Segundo ele, a OCDE indica que o sistema de previdência tenha tratamento tributário diferenciado para estimular a poupança privada. “É uma boa prática de sociedades desenvolvidas, o incentivo fiscal para esse fim”, disse. Wagner explica que as fundações tinham anteriormente conhecimento do conteúdo do projeto de lei, mas que o ponto relacionado aos dividendos estava sendo tratado apenas como um problema de redação de texto, uma ambiguidade jurídica.

“Ontem à noite soubemos pela nossa associação que a tributação era realmente uma intenção da Receita Federal”, disse Wagner. O diretor de investimentos da Previ prefere não abrir suas simulações sobre os impactos da medida nos planos da entidade.

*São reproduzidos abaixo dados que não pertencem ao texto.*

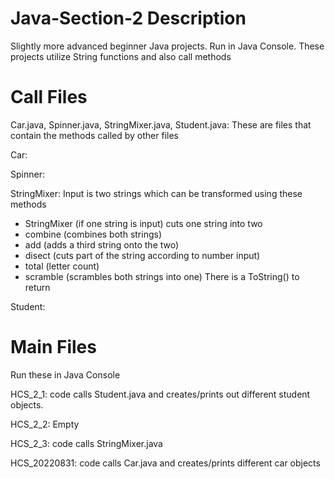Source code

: # Java-Section-2 Description
Slightly more advanced beginner Java projects. Run in Java Console.
These projects utilize String functions and also call methods

# Call Files
Car.java, Spinner.java, StringMixer.java, Student.java:
  These are files that contain the methods called by other files

Car: 

Spinner:

StringMixer: Input is two strings which can be transformed using these methods
- StringMixer (if one string is input) cuts one string into two
- combine (combines both strings)
- add (adds a third string onto the two)
- disect (cuts part of the string according to number input)
- total (letter count)
- scramble (scrambles both strings into one)
There is a ToString() to return

Student:



# Main Files
Run these in Java Console

HCS_2_1: code calls Student.java and creates/prints out different student objects.

HCS_2_2: Empty

HCS_2_3: code calls StringMixer.java

HCS_20220831: code calls Car.java and creates/prints different car objects

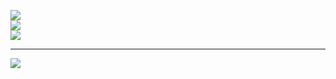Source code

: ![](https://github-readme-stats.vercel.app/api?username=DevMoinulHasan&theme=nord&hide_border=true&include_all_commits=false&count_private=false)<br/>
![](https://github-readme-streak-stats.herokuapp.com/?user=DevMoinulHasan&theme=nord&hide_border=true)<br/>
![](https://quotes-github-readme.vercel.app/api?type=horizontal&theme=nord)

---
[![](https://visitcount.itsvg.in/api?id=DevMoinulHasan&icon=0&color=0)](https://visitcount.itsvg.in)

A Previ administra atualmente cerca de R$ 220 bilhões em ativos. Sozinha, paga algo como R$ 1 bilhão por mês em benefício aos seus associados. Todos os planos seriam, de alguma forma, afetados. “Um resultado possível é as pessoas terem que contribuir mais. O Plano 1 o maior da Previ, por exemplo, é afetado no rendimento”, explica.

Em carta enviada ao governo na noite de ontem, a Associação Brasileira das Entidades Fechadas de Previdência Complementar (Abrapp) considerou o aumento da tributação dos fundos um “retrocesso” para um sistema que paga mais de R$ 70 bilhões por ano em benefícios (aposentadorias e pensões) para mais de 1 milhão de participantes.